Compsci 101, Fall 2017, Lab 7

The lab

In this lab you will:

use dictionaries to answer questions about data from CSV files

There is code to snarf for lab 7, that code is also here.

Getting Credit for Lab 7

To get credit for this lab, you will need to do the following by Sunday night.

Complete and submit this google form to answer questions.

Submit any code you created to the lab07 folder using Eclipse/Ambient or the Websubmit

Part 1: Rock and Roll Songs

For this problem, you are given a data-file of the top 1000 rock and roll songs, e.g., from this source among others: http://www.rocknrollamerica.net/Top1000.html -- you can see the same data here as a google spreadsheet

The data file you're given is a file in CSV format (comma separated values). Each row of the CSV-table includes the rank, the song, and the artist. The first seven lines are reproduced below. As with many CSV files, there's a header as the first row of the file and also a header in the spreadsheet the file models.

Rank	Song	Artist
1	Stairway to Heaven	Led Zeppelin
2	Hey Jude	Beatles
3	All Along the Watchtower	Hendrix, Jimi
4	Satisfaction	Rolling Stones
5	Like A Rolling Stone	Dylan, Bob
6	Another Brick In The Wall	Pink Floyd

You'll answer a few questions about this data by modifying the Python code in module SongReader.py.

Which artist/group has the most songs in the top 1,000?
What are the top 5 artists in terms of number of songs in the top 1,000?
What word greater than four letters long appears in more song title than any other word?

CHANGED TO FOUR LETTERS, FIX EVERYWHERE

If you've had experience with spreadsheets, it's possible you could answer some of these questions using functions in the spreadsheet, but for many problems using Python will let you solve problems more easily.

To answer these questions you'll modify the module SongReader.py and use dictionaries. Additional problems with a different data set follow the questions below. These questions are meant to guide you toward a solution to the three questions above.

Documentation for the Python csv library is here: https://docs.python.org/2/library/csv.html, though you likely will not need to read this to complete the lab.

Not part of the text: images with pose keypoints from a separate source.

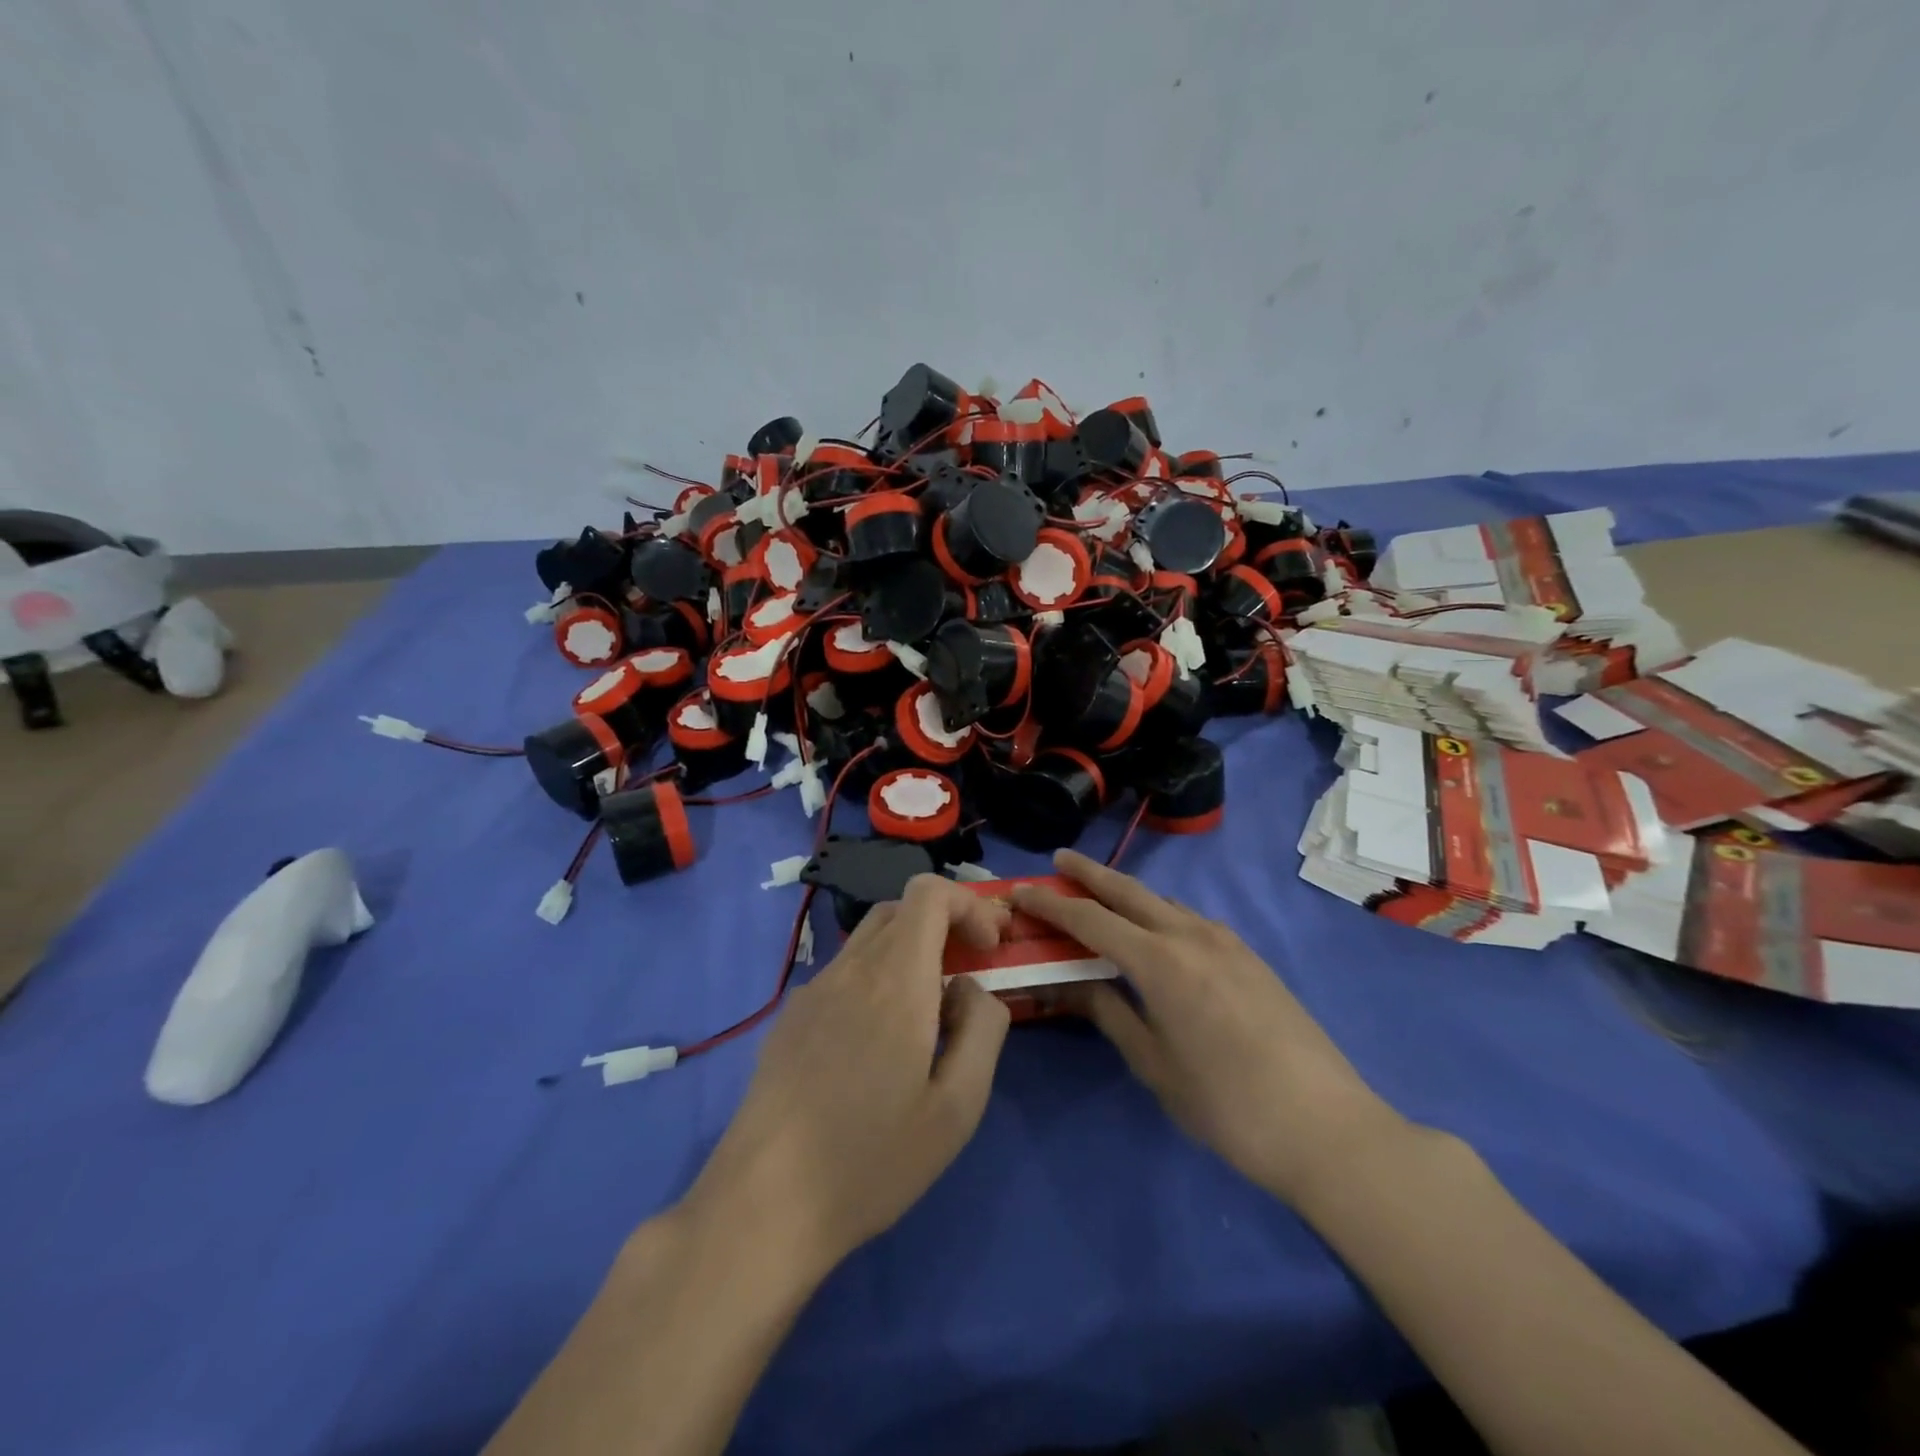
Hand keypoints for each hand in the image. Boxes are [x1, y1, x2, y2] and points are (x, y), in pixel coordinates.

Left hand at [680, 875, 1012, 1283]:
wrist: (765, 1201)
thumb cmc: (872, 1157)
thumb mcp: (957, 1106)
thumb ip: (983, 1029)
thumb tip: (970, 988)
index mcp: (896, 978)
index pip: (929, 892)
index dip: (969, 906)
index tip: (989, 949)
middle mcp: (851, 968)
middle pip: (901, 908)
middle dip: (944, 925)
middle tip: (968, 972)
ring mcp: (813, 990)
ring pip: (870, 939)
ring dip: (909, 953)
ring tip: (927, 1015)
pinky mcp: (790, 1017)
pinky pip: (844, 973)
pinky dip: (876, 979)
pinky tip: (876, 1044)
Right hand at [1013, 849, 1404, 1204]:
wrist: (1327, 1128)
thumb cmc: (1226, 1105)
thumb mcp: (1154, 1065)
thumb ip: (1109, 1013)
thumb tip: (1072, 982)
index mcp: (1160, 962)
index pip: (1090, 919)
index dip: (1051, 904)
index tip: (1022, 891)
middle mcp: (1192, 936)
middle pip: (1129, 891)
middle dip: (1090, 873)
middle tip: (1059, 861)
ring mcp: (1227, 942)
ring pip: (1164, 902)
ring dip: (1127, 893)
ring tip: (1100, 897)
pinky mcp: (1250, 957)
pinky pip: (1191, 920)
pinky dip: (1160, 913)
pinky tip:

In the program, the artist/group in each row read is row[2], the name of the song is row[1]. You can see this in the program. To find the top artists, use the dictionary in the variable datasg inside the loop. Use the artist as the key mapped to the associated value, which is a list of that artist's songs. Add each song read to the list of songs for the artist. Here's the code you'll need (if variables artist and song have been set appropriately). This is typical code that initializes a dictionary value associated with a key the first time a key is seen, and modifies the value after the first time.

 if artist not in datasg: 
     datasg[artist] = [song]
 else:
     datasg[artist].append(song)

After maintaining the dictionary, you should be able to print the dictionary keys and values after the loop to eyeball top artists, try this code to see that yours works

 for artist in datasg: 
     print artist, datasg[artist]

Add the following code/list comprehensions shown below to replace the statements you just entered above: this code sorts and prints sorted data rather than all the data

  info = datasg.items() 
  tosort = [(len(t[1]),t[0]) for t in info] 
  info = sorted(tosort) 
  print info[-30:]

Then explain the answers to the following questions in the online form for lab.

Describe the value and type of the variable info

The variable tosort is a list of tuples, describe the first element of each tuple, what's its type and conceptually what does it represent?

Why is the slice [-30:] used in the print statement? Describe what it means in Python and why it's used here.

Problem 1: Who is the top artist?

Problem 2: Who are the top five artists?

Problem 3: What word of greater than 3 letters appears in more titles than any other word?

For problem 3, how do you handle the word Sunday in the title Sunday Bloody Sunday so it is not counted more than once?

How did you solve problem 3? Use words and paste your code that will explain how you answered the question.

Part 2 - Movies

You're also given a file 9600movies.csv that has information on 9,600 movies including director, year, title, genre, country, length, and whether the movie is black-and-white or color. You can also see the data here in this online spreadsheet

You should create a module MovieReader.py and write code to answer the following questions. You can use the code from SongReader.py as a model. In some problems you may need to use a dictionary, but not in all problems. Answer the following questions on the online form.

You'll answer several questions and pose your own question. The answers and code you use to answer them should be added to the form you complete for lab.

How many movies were created in the United States (US)?

What are the five most popular lengths for a movie?

How many movies were created between 1980 and 1989, inclusive?

Either answer this question with code, or describe how you would: How many movies were created in each of the decades 40's, 50's, 60's, 70's, 80's, 90's, 00's, 10's.

Describe how you'd write code to answer the question: Which director has films in years that were furthest apart than any other director? For example, Woody Allen has movies in 1969 and 2007 in this data, that's 38 years apart.

What question do you think might be interesting to answer with this data?

After submitting the lab form, then submit the code you wrote for both parts of the lab with ambient/websubmit. Use lab09 as the submission folder.